União da Ilha recorre à mitologia negra para obter bom resultado

 

Depois do grande desfile que fez em 2014, a União da Ilha não conseguiu manter-se no pelotão da frente no Grupo Especial. Esse ano, mesmo com um tema popular, os Jogos Olímpicos, ficou em penúltimo. Para voltar a obter um bom resultado, a tricolor recorre à mitologia negra no carnaval 2017.

Nzara Ndembu – o Senhor do Tempo é um enredo assinado por Severo Luzardo, que fez o Império Serrano no último carnaval. Já falei aqui de vários enredos abrangentes em 2017. A Mangueira fala da fé do brasileiro, a Portela das águas doces, Tijuca se propõe a contar a história da música norte-americana e a Vila a da influência negra na música da América inteira. Mesmo assim, nada é mais amplo que o enredo da Ilha, que vai contar a saga do universo inteiro na tradição bantu. Serão bilhões de anos em cinco setores de desfile. Haja simbolismo!

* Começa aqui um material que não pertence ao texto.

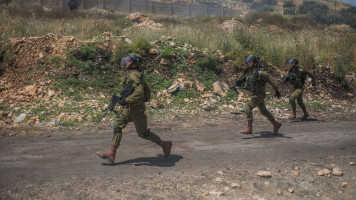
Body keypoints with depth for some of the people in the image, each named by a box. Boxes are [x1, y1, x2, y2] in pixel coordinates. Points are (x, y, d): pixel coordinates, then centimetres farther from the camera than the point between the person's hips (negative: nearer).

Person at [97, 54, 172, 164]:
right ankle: (111, 154, 4)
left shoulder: (133, 75, -19)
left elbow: (139, 92, -31)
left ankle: (165, 144, 18)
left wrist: (126, 100, -27)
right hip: (128, 109, 10)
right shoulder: (137, 74, 11)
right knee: (117, 127, 4)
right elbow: (147, 91, 17)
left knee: (143, 133, 2)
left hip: (136, 109, -10)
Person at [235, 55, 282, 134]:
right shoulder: (249, 72, 5)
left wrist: (277, 91, -12)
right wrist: (240, 81, -8)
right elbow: (245, 82, 14)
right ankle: (276, 124, 32)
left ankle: (249, 128, -9)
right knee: (263, 111, 18)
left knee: (247, 108, -15)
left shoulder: (260, 73, -21)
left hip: (260, 95, -9)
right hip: (255, 94, 9)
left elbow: (272, 81, -16)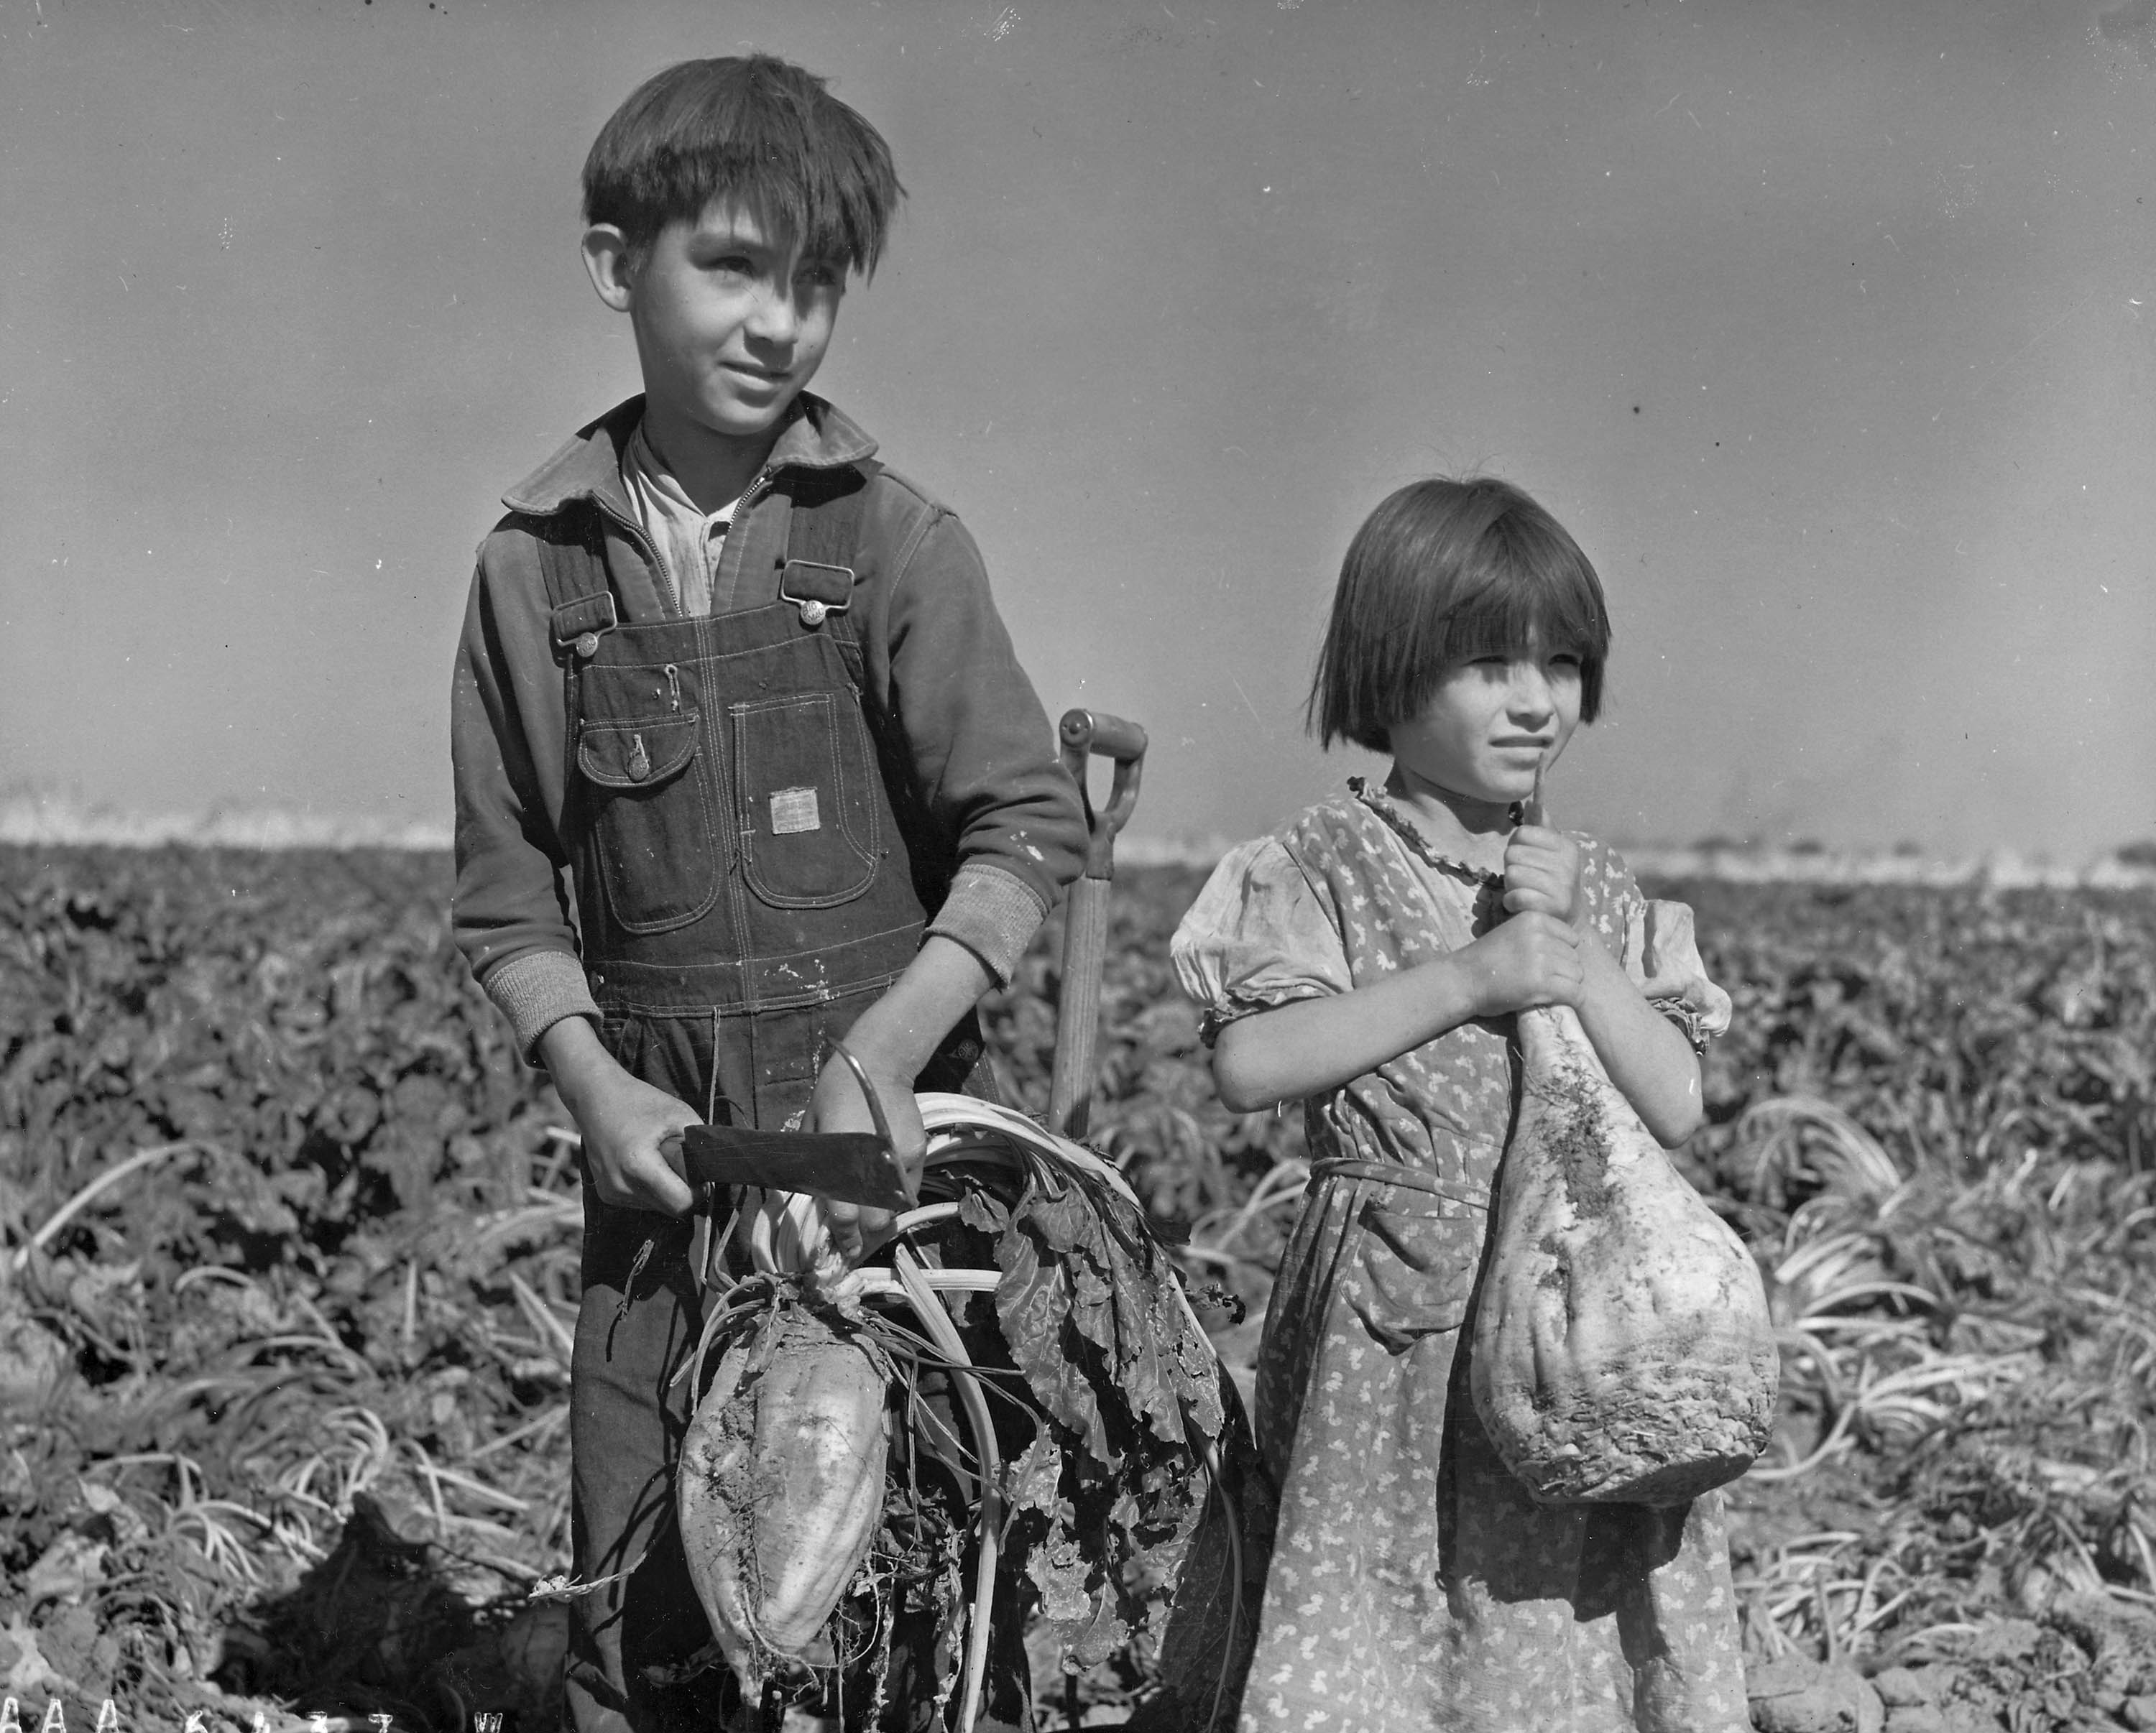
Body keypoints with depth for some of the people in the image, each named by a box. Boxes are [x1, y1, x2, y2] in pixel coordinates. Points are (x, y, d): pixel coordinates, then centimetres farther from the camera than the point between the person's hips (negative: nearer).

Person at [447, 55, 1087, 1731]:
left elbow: (1030, 826, -4)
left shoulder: (892, 542, -1)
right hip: (665, 1148, 2)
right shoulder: (538, 565, 5)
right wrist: (592, 1080, -5)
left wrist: (885, 1054, -14)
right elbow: (508, 883, 9)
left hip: (888, 1131, -2)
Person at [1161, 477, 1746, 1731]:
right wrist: (1465, 980, -16)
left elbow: (1677, 1105, 2)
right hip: (1387, 1337, -3)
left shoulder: (1600, 894, 9)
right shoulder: (1324, 868, -1)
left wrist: (1578, 957, -9)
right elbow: (1249, 1064, -15)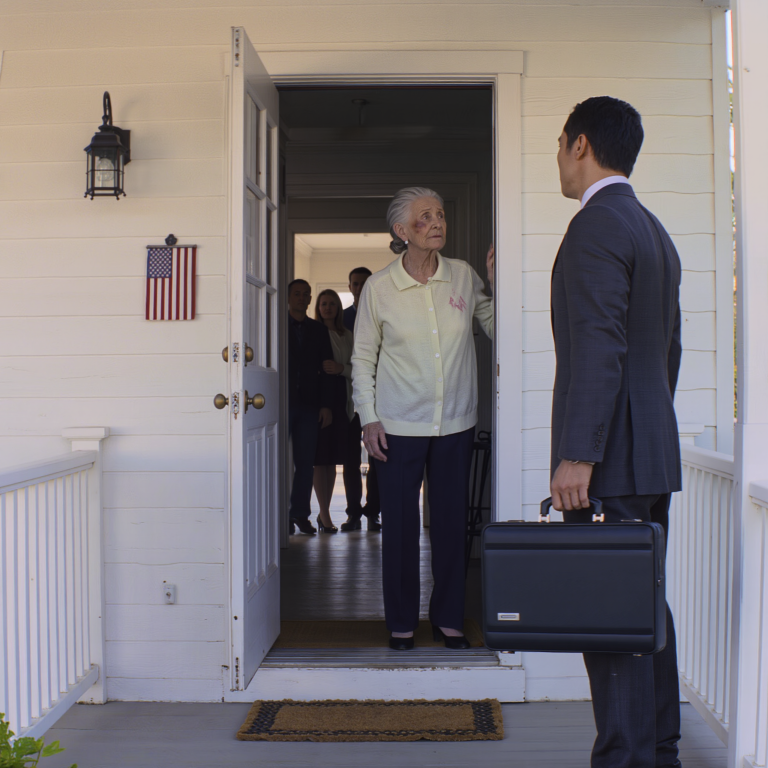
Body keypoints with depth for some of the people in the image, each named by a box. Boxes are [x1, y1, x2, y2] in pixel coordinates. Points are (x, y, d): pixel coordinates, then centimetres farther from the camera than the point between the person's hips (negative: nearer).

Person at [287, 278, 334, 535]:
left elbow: (326, 369, 11)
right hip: (282, 402, -2)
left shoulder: (319, 330, 13)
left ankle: (300, 513, 7)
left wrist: (326, 405, 3)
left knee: (306, 461, 1)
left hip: (309, 406, 2)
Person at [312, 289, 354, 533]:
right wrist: (320, 369, -19)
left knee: (333, 459, 6)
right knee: (320, 458, -5)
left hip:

Como toda narrativa mitológica, os elementos da criação são invocados no enredo e batizados com os nomes segundo a tradição bantu. No primeiro setor, fala-se do grande criador e da “magia” do tempo. O setor seguinte é dedicado à Pangeia (o grande continente de Terra). Na terceira parte, as águas doces, que permitiram a incrível variedade de vida, e as salgadas. O quarto setor é dedicado ao elemento fogo, que tanto atrai o ser humano. No quinto e último, se fala do ar.

A narrativa é de difícil compreensão. Ainda que o texto possua imagens poéticas e seja bem escrito, é confusa a conexão com temas como a religiosidade africana, o progresso da humanidade e, no final, como ele pode se articular com o respeito ao meio ambiente para garantir vida às gerações futuras.

Como os nomes são de difícil assimilação, parece um pouco aqueles filmes ou novelas com personagens demais e que a gente se perde. Para se ter uma ideia, basta dizer que o nome do enredo Nzara Ndembu só aparece na última linha da sinopse. Dá a entender que é ele é o senhor do tempo. Ainda que lá no começo tenha um trecho que diz assim: Foi quando surgiu a necessidade de convocar Kitembo, Rei de Angola, e transformá-lo no Inquice mágico do tempo: o tempo cronológico e o tempo mítico estariam reunidos para toda a eternidade.

A carnavalização, item fundamental para aproximar o enredo do ambiente em que acontece, só é citada na justificativa. “A União da Ilha pede licença para dançar no ritmo do Tempo. Tal qual o povo guerreiro de Além-mar, veste a ancestralidade de um Rei consagrado no tempo e no espaço. Faz do carnaval, o renascimento e a celebração do Tempo Rei, aquele que detém o poder de tudo transformar. Com as páginas do passado, escrever no tempo presente o futuro para uma nova era, um novo tempo.”

Se o texto não é claro para quem lê, imagino a dificuldade para os compositores traduzirem isso em versos e o público assimilar na observação fugaz da avenida. É aquela história: enredos mitológicos podem dar muito certo ou dar muito errado. A Vila, em 1993, veio com um enredo estranho e um samba memorável de Martinho sobre a criação do mundo. A Beija-Flor também já abordou o tema em 1978, só que na tradição nagô. Vamos torcer para que os compositores tenham assimilado as explicações do carnavalesco e consigam produzir bons sambas para a Ilha, que tantos momentos gostosos já nos proporcionou.

 

CONFIRA A SINOPSE COMPLETA DA UNIÃO DA ILHA

 

Momento da memória

 

A União da Ilha é dona, provavelmente, do par de sambas-enredo mais conhecidos da história, O Amanhã (1978) e É Hoje (1982). Apesar da fama de segunda escola de todo mundo, precisava de um campeonato para fazer jus à relevância que tem na história do carnaval. Um de seus desfiles mais memoráveis foi em 1989. Com Festa Profana, a Ilha emplacou outro samba-enredo que levou a Sapucaí ao delírio. Chegou em terceiro lugar contando a história do carnaval com ousadia. Sabe aquela regra de que nudez total no carnaval não pode? Pois é, foi reforçada depois desse desfile.